WHAT THE TASK REQUIRES:
Look through the records, and whenever a line includes the word "round", copy it.

[Stored dataset items]
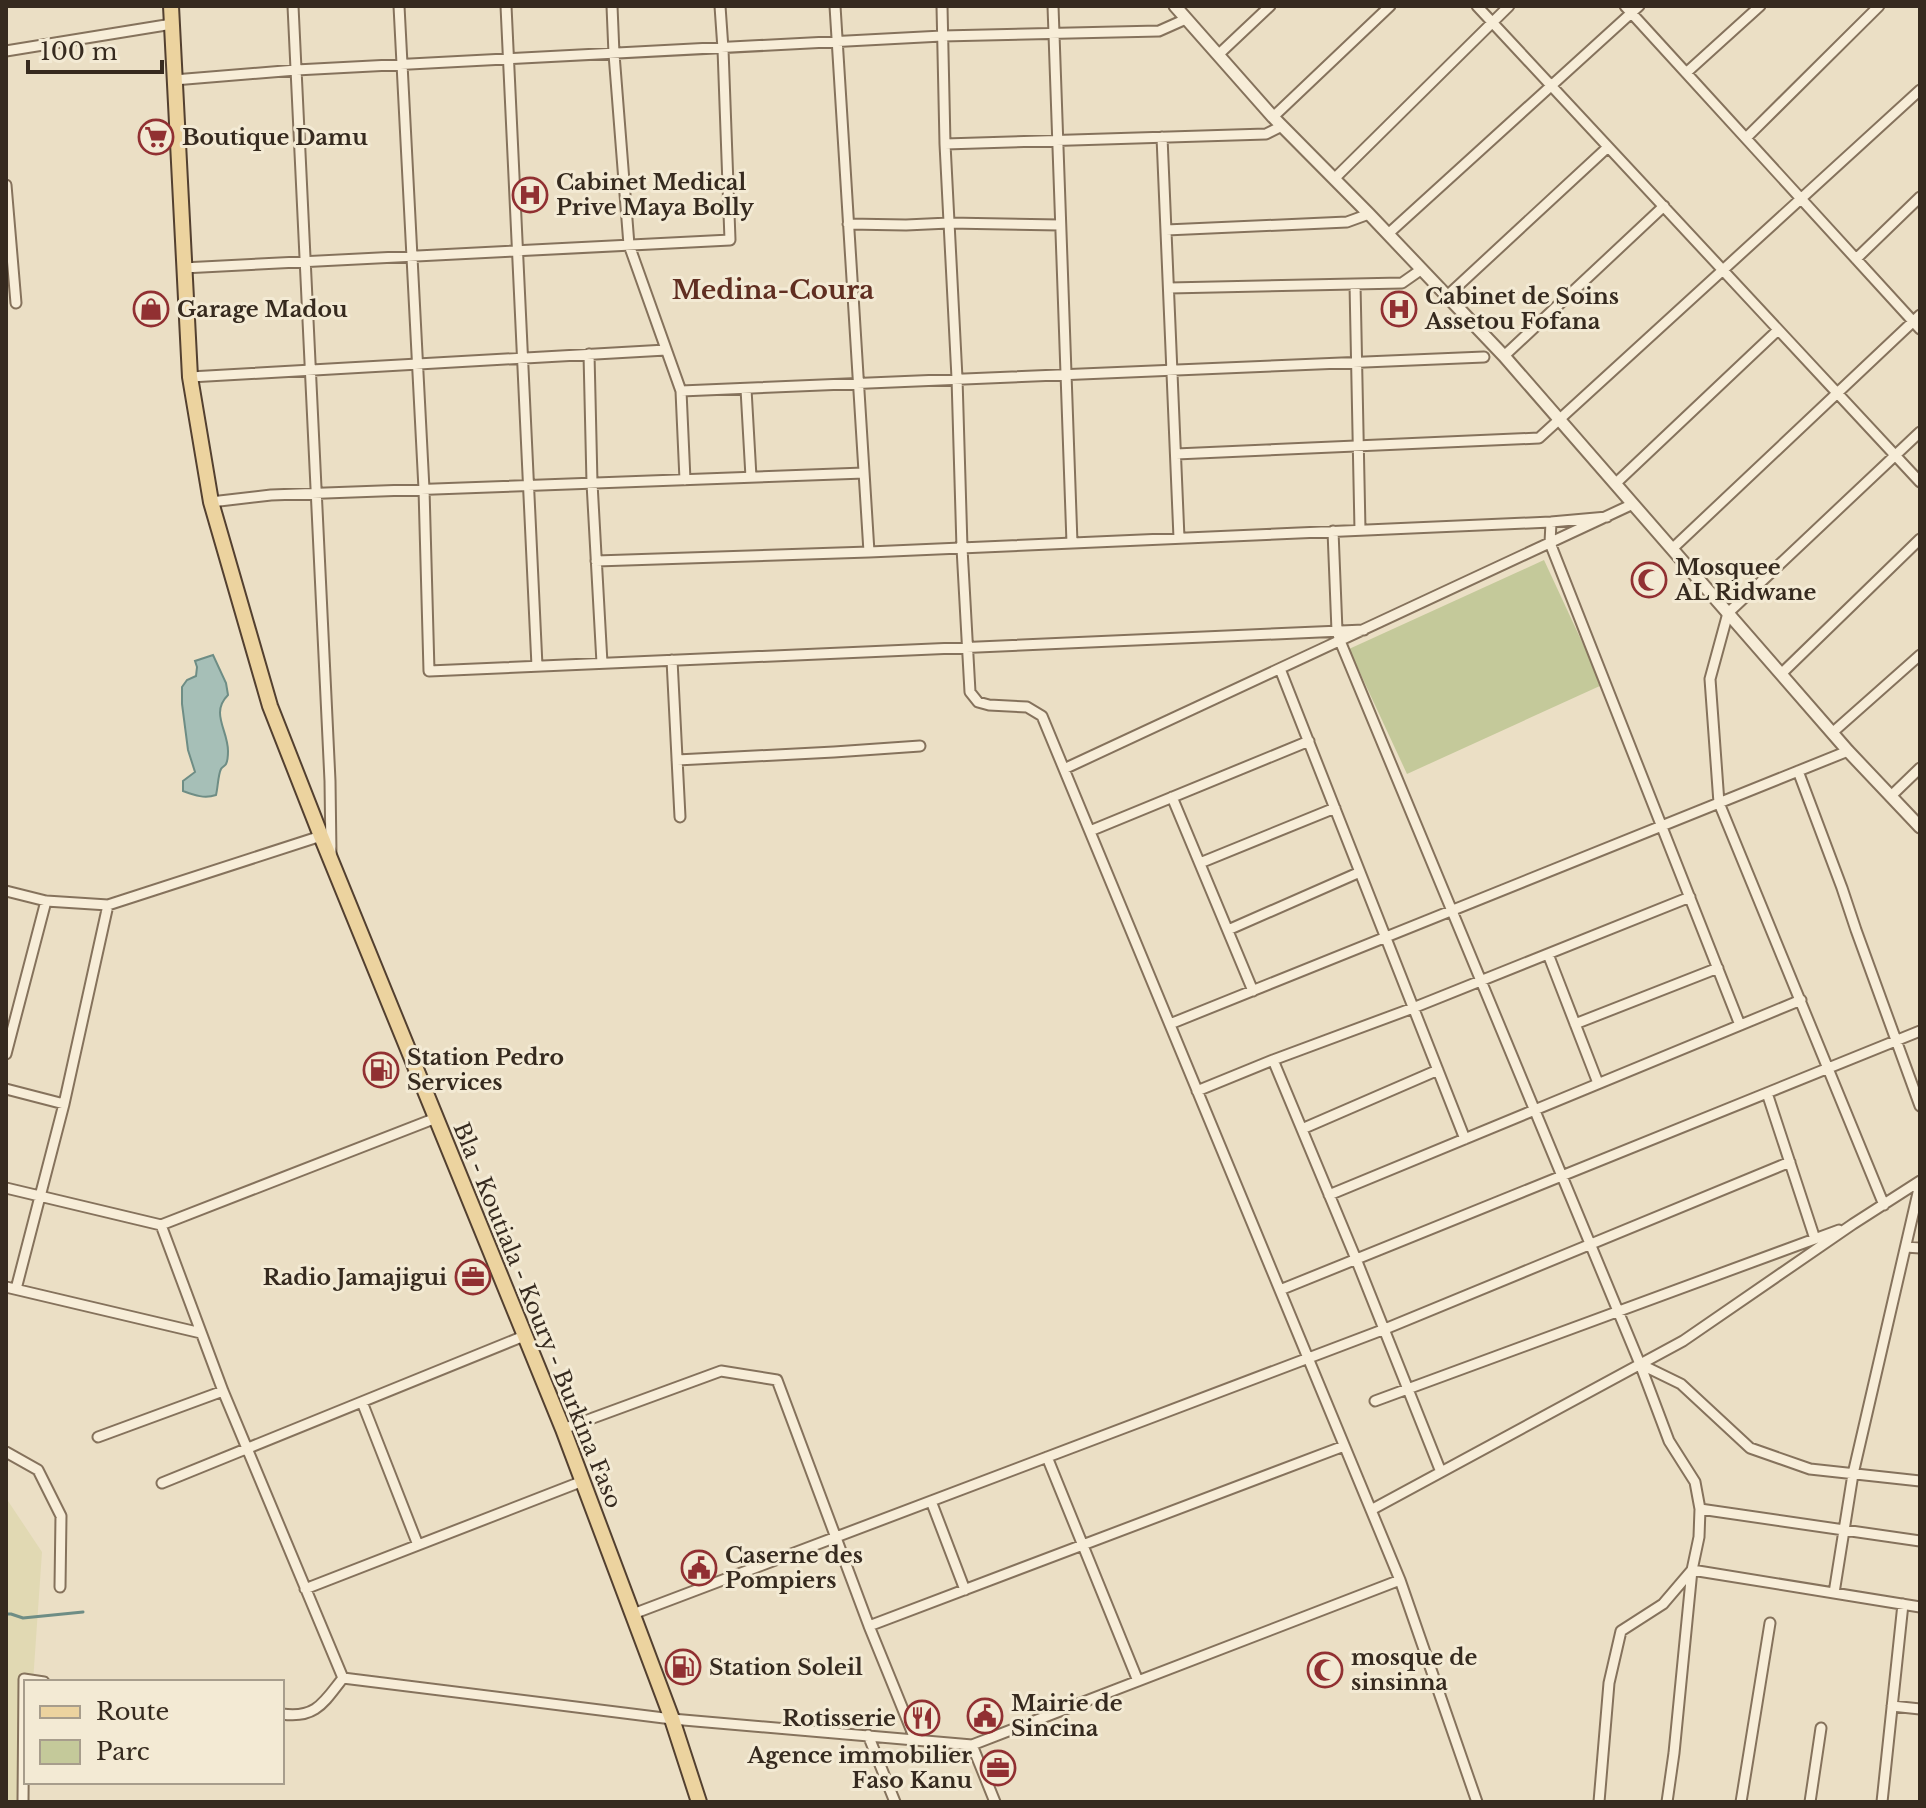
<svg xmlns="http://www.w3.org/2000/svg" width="1926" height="1808" font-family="'Libre Baskerville',serif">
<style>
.farmland{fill:#e1d9b3}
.green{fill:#c4c99a}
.water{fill:#a6bfb7;stroke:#6e8d85;stroke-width:2}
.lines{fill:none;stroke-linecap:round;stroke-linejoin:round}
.stream{stroke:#6e8d85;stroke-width:3}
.minor-casing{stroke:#85725c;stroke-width:13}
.tertiary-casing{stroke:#85725c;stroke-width:15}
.primary-casing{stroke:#534030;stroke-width:18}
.minor{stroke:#f7edd8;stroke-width:9}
.tertiary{stroke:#f7edd8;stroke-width:11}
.primary{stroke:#ecd39f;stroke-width:14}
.labels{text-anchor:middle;stroke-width:6;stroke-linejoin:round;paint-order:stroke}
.poi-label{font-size:22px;font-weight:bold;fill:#362a1f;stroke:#f3ead4;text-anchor:start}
.street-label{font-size:22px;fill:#362a1f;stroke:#f3ead4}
.quarter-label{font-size:26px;font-weight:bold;fill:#602e21;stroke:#f3ead4}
</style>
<rect width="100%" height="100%" fill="#ebdfc5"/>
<path class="farmland" d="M6 1498 42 1552 33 1682H26V1802H6Z"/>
<path class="green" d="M1544 560 1602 685 1407 774 1349 649Z"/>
<path class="water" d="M213 655 226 683 228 695C210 713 228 730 228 751 228 755 228 760 226 764 225 766 222 767 221 769 218 775 218 787 216 795 204 799 194 795 183 791V781L195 772 188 750 182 704V687L187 680 196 676 197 667 195 661Z"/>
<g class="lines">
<path class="stream" d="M6 1614H11L23 1618 83 1612"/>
<g class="minor-casing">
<path id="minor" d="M293 6 330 781 331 854
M399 6 424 489 429 671 1364 630
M506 6 537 666
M612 6 614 54 629 245 681 391
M835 6 869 552
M942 6 945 144 957 378 962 548 970 692 978 702 989 705 1027 707 1042 716 1400 1580 1477 1802
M1053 6 1072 543
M1477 6 1920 482
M1625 6 1920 329
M6 51 172 24
M1218 55 1270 6
M1686 73 1760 6
M174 80 296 70 942 36 1159 31 1186 19
M1273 117 1390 6
M1162 137 1179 538
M1746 138 1879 6
M945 144 1266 134 1282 126
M1334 179 1509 6
M6 185 16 303
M848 224 906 225 949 223 1060 225
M1166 230 1347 222 1369 214
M1388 234 1639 6
M1856 259 1920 197
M183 268 730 240 723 49 720 6
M1355 284 1360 530
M1169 288 1402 283 1422 269
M1447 296 1608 147
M589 354 592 483 602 663
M1504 356 1664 206
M190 377 666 350
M746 389 751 477
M1176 454 1539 438 1920 90
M685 480 681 391 1484 357
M1615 484 1778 330
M211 502 271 495 864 473
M1551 522 1550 543 1740 1025
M1333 531 1337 631 1340 641 1640 1364 1669 1441 1695 1482 1700 1509 1699 1537 1692 1570 1663 1604 1621 1631 1609 1683 1599 1802
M1672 549 1920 315
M596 561 869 552 1551 522 1607 517
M672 660 680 817
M1280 669 1465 1139
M1781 674 1920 539
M1832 733 1920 655
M677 760 834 752 920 746
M1064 769 1633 504
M1798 771 1842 888 1856 930 1920 1106
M1891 796 1920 768
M1172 797 1253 991
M1090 831 1309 741
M1200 863 1335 808
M6 891 46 901 108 905 321 836
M1228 930 1360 872
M1548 954 1598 1083
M1170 1024 1848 751
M1575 1024 1718 968
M6 1054 46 901
M1273 1060 1356 1259 1441 1472
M6 1089 64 1104
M1197 1091 1273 1060 1413 1008 1690 897
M1767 1093 1815 1239
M1302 1129 1438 1070
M6 1188 161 1225 436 1118
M1329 1195 1801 1000
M1884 1205 1719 803 1710 679 1728 613 1920 432
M161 1225 223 1391 343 1678
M1906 1247 1920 1248
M6 1287 201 1333
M16 1289 64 1104 108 905
M1280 1290 1920 1031
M1640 1364 1681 1384 1750 1448 1810 1469 1920 1481
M1375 1401 1839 1230
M362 1402 418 1545
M563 1429 721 1371 777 1380 869 1626 915 1739
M98 1437 223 1391
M6 1452 38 1470 61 1516 60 1587
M1047 1457 1138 1681
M162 1483 524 1336
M931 1501 965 1590
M1700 1509 1920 1541
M1371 1510 1683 1341 1853 1224 1920 1181
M305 1589 583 1481
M1834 1593 1853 1474 1920 1184
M633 1614 1385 1329 1790 1162
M869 1626 1344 1446
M343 1678 672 1719 972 1745 1400 1580
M1892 1706 1920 1709
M282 1714C316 1719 324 1702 343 1678
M868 1735 895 1802
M972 1745 995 1802
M23 1802 24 1679 44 1682
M1667 1802 1674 1753 1692 1570 1920 1607
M1741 1802 1770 1623
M1810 1802 1821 1728
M1882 1802 1903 1604"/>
</g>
<g class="tertiary-casing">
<path id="tertiary" d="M1175 6 1273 117 1369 214 1504 356 1848 751 1920 827"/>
</g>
<g class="primary-casing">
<path id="primary" d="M171 6 190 377 211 502 270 706 321 836 563 1429 672 1719 699 1802"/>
</g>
<use href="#minor" class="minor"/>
<use href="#tertiary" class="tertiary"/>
<use href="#primary" class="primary"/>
</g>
<defs>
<g id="supermarket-ring" transform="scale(1.8)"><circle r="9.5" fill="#f3ead4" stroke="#913032" stroke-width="1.5"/><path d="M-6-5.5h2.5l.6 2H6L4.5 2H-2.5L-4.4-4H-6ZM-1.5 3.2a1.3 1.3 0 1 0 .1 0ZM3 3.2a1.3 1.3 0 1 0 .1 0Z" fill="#913032"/></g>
<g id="hospital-ring" transform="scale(1.8)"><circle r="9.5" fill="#f3ead4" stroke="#913032" stroke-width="1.5"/><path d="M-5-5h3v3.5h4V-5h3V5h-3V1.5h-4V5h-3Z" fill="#913032"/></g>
<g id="shop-ring" transform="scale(1.8)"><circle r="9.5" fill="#f3ead4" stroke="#913032" stroke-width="1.5"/><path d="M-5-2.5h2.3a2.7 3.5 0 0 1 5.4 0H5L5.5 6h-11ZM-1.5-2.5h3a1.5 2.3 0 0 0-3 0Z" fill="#913032"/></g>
<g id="mosque-ring" transform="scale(1.8)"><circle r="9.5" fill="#f3ead4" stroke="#913032" stroke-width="1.5"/><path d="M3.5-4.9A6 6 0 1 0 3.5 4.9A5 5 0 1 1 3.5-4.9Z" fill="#913032"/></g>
<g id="fuel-ring" transform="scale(1.8)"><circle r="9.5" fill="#f3ead4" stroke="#913032" stroke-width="1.5"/><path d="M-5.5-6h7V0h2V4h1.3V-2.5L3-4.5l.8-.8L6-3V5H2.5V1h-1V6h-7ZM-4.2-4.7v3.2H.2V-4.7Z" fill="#913032"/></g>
<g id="office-ring" transform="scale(1.8)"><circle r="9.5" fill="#f3ead4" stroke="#913032" stroke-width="1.5"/><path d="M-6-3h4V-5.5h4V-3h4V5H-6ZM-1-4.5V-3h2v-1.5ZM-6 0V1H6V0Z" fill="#913032"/></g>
<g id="civic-ring" transform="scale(1.8)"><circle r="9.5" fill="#f3ead4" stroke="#913032" stroke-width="1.5"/><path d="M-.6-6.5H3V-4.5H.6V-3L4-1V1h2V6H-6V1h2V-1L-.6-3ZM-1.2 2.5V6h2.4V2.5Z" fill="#913032"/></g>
<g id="restaurant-ring" transform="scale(1.8)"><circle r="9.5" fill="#f3ead4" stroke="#913032" stroke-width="1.5"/><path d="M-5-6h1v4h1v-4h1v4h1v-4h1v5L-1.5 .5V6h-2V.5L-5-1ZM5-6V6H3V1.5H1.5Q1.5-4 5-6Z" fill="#913032"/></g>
</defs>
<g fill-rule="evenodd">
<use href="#supermarket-ring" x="156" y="137"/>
<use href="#hospital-ring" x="530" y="195"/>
<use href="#shop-ring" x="151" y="309"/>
<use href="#hospital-ring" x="1399" y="309"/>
<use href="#mosque-ring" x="1649" y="580"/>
<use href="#fuel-ring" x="381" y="1070"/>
<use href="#office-ring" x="473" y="1277"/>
<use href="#civic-ring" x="699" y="1568"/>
<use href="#fuel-ring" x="683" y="1667"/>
<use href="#mosque-ring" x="1325" y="1670"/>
<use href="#civic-ring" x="985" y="1716"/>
<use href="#restaurant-ring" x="922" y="1718"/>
<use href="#office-ring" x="998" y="1768"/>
</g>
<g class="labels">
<g class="poi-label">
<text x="182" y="145">Boutique Damu</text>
<text x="556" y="190">Cabinet Medical<tspan x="556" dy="25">Prive Maya Bolly</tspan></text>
<text x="1425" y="304">Cabinet de Soins<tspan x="1425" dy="25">Assetou Fofana</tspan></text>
<text x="177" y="317">Garage Madou</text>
<text x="1675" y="575">Mosquee<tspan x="1675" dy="25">AL Ridwane</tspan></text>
<text x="407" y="1065">Station Pedro<tspan x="407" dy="25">Services</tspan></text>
<text x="447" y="1285" text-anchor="end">Radio Jamajigui</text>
<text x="725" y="1563">Caserne des<tspan x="725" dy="25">Pompiers</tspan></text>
<text x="1351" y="1665">mosque de<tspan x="1351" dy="25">sinsinna</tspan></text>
<text x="709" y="1675">Station Soleil</text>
<text x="1011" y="1711">Mairie de<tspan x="1011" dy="25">Sincina</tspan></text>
<text x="896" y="1726" text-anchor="end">Rotisserie</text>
<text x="972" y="1763" text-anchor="end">Agence immobilier<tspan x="972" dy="25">Faso Kanu</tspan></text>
</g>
<g class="street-label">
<text transform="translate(538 1315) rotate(68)" y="8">Bla - Koutiala - Koury - Burkina Faso</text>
</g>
<g class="quarter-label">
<text x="773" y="299">Medina-Coura</text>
</g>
</g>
<rect width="1926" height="1808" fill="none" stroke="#362a1f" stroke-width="16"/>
<rect x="24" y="1680" width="260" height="104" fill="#f3ead4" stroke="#a79d8c" stroke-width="2"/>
<rect x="40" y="1706" width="40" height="12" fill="#ecd39f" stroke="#a79d8c" stroke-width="2"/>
<text x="96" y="1720" font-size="24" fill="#362a1f">Route</text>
<rect x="40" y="1740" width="40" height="24" fill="#c4c99a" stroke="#a79d8c" stroke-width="2"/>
<text x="96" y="1760" font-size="24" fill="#362a1f">Parc</text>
<path d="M28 60v12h134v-12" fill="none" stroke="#362a1f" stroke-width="4"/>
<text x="40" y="60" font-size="24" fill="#362a1f" stroke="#f3ead4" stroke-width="6" paint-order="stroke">100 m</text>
</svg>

THE ANSWER:
.lines{fill:none;stroke-linecap:round;stroke-linejoin:round}
.labels{text-anchor:middle;stroke-width:6;stroke-linejoin:round;paint-order:stroke}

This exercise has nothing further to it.